You sort of said it all when you said "zero sum", Chief. If I had to sum up in a single phrase the problem with American "reasoning" that would be it.
It is like we are allergic to thought.
I've talked for years on various blogs, about the serfification of the American labor force, Chief. And I hate to admit it, but I really was sort of blind for a history buff. I know serfs in feudal society were the bottom rung...above them the nobles (corporate thugs in our era) and the Church! I really just hoped that my one-time religion-blindness was a sign that we were beyond that.
But we are not, the bit is in the teeth of the religious horses(asses) now -- they've written to Obama asking for the right to religiously discriminate against gays and lesbians now.

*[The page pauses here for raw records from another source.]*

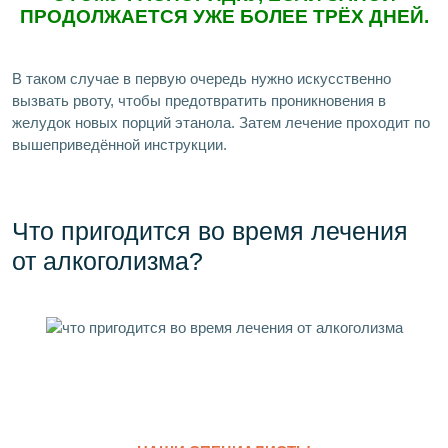
ПРОДОЛЖАЕТСЯ УЖЕ БОЛЕЕ ТРЁХ ДНЕЙ.
В таком случае в первую очередь нужно искусственно
вызвать рвоту, чтобы предотвратить проникновения в
желудок новых порций этанола. Затем лечение проходит по
вышеприведённой инструкции.
Что пригодится во время лечения
от алкоголизма?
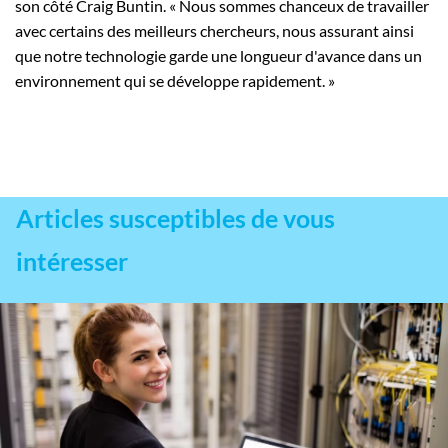
son côté Craig Buntin. « Nous sommes chanceux de travailler
avec certains des meilleurs chercheurs, nous assurant ainsi
que notre technologie garde une longueur d'avance dans un
environnement qui se développe rapidement. »
Articles susceptibles de vous
intéresser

Telling him to show "deference to religious prerogatives".
Holy shit does THAT phrase scare me. What's next, Jew-baiting and witch burning?
I hear you Chief.
A fundamental problem is the two party system. It makes for very stable, easily capturable politics.
A viable third party would change all the dynamics.

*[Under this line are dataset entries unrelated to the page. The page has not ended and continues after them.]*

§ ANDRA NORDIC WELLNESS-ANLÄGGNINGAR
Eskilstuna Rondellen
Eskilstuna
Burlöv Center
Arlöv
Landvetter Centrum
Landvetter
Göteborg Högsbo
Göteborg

Alas, I have no idea how one might be established.
Ael: In a "first-past-the-post" electoral system such as the U.S. has it can't, period. Such a system will always evolve into two parties. Good explanation of why here: https://www.youtube.com/watch?v=s7tWHJfhiyo
Have you viewed the film, "Idiocracy"? If not, you should (or the short story, "The Marching Morons," by Kornbluth.)
I enjoy your superior eloquence when ruminating over the great stupid in their terms, a chore I cannot brook:
When my ignorant opinion is accorded the same weight as your fact? That's stupid.
You cannot hope to gain the attention, let alone the furor, of the huge unmoving slorg that is the American Public.
Sorry Chief, only two parties under first past the post is not a mathematical certainty.
In Canada, we had a two party parliament with our first past the post system for the first half century of our existence. However, for as long as I have been alive we have had a functioning 3 party system (and until very recently it was a 4 party system).
But you have a parlimentary system, though, right? Meaning that you don't elect your chief executive, they are nominated by the party (or parties) that has the majority in the legislature. That's a massive difference.
And my understanding is that in practice you DO have "two parties" - that power just swaps between the Liberals and the Conservatives until recently, when something called the "New Democratic" party replaced the Liberals. But still...basically two parties.
Yes we have a parlimentry system. We have two "major" parties, except that the major parties can (and do) suffer major setbacks caused by the impact of the "minor" parties. For example, in the mid 90's, the conservative party was reduced to 2 seats. 2! It had to merge with an upstart western right wing party before it became competitive. The liberals were badly damaged in the last election (the NDP became the official opposition) but are set to make a major comeback next year.
Third parties magnify electoral swings and change the electoral calculus from a left/right one dimensional thing into a two dimensional surface. This greatly complicates things like negative advertising as you may end up paying to elect the third guy. It also complicates gerrymandering.
Finally, while the NDP has never had a prime minister, it has had a tremendous impact on policy as the major parties have often scooped up their planks to try and draw NDP voters to them to "make it over the hump".